Yes it is very simple, whilst you have to admire your optimism (or enthusiasm) you should probably use "if" rather than "when" as regards a strike. If the situation stays static i.e "no mother lode" which unfortunately is a realistically possible as striking the "mother lode"!
1,000,000 x .006 = $6,000 fully paid shares. Or
3,000,000 x .002 = $6,000 options (plus potentially a further $30,000 to pay total $36,000)

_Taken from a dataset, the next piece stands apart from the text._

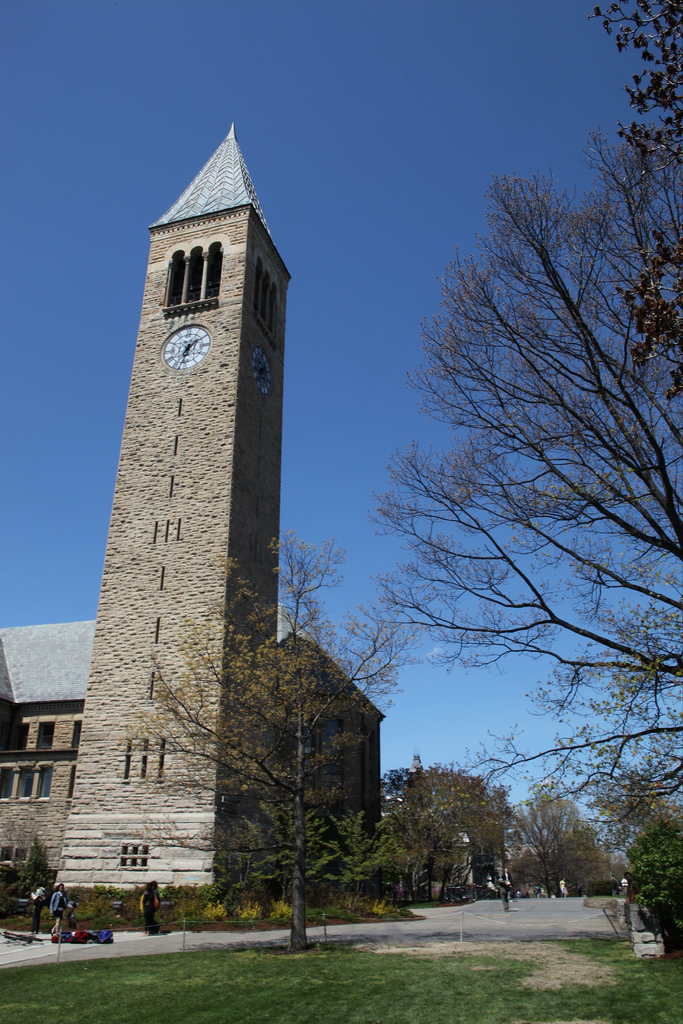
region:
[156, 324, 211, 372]
clock is round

Options held and out of the money at time of exercise
1,000,000 x $0.006 = $6,000 Fully paid shares, no loss. Or
3,000,000 x $0.000 = $0,000 (a loss of $6,000 or 100%) or
3,000,000 x $0.002 = $6,000 plus $30,000 to exercise making a total $36,000 to hold fully paid shares valued at $6,000. Does not look as attractive as your scenario! Also you may find that as the options approach the exercise date the price will fall if there is no "mother lode" why would you buy the options at $.002 and pay $.01 or $0.012 when you can buy the fully paid shares at $.006. Best case could be that you sell out at $.002 or $.001 (loss of $3,000) and worse case is that close to exercise date they become illiquid (i.e. no buyers), as the numbers will favour the sell side rather than the buy side..
Given that there are some here who do not understand the option market please show both sides and let them make up their mind on the risk reward equation.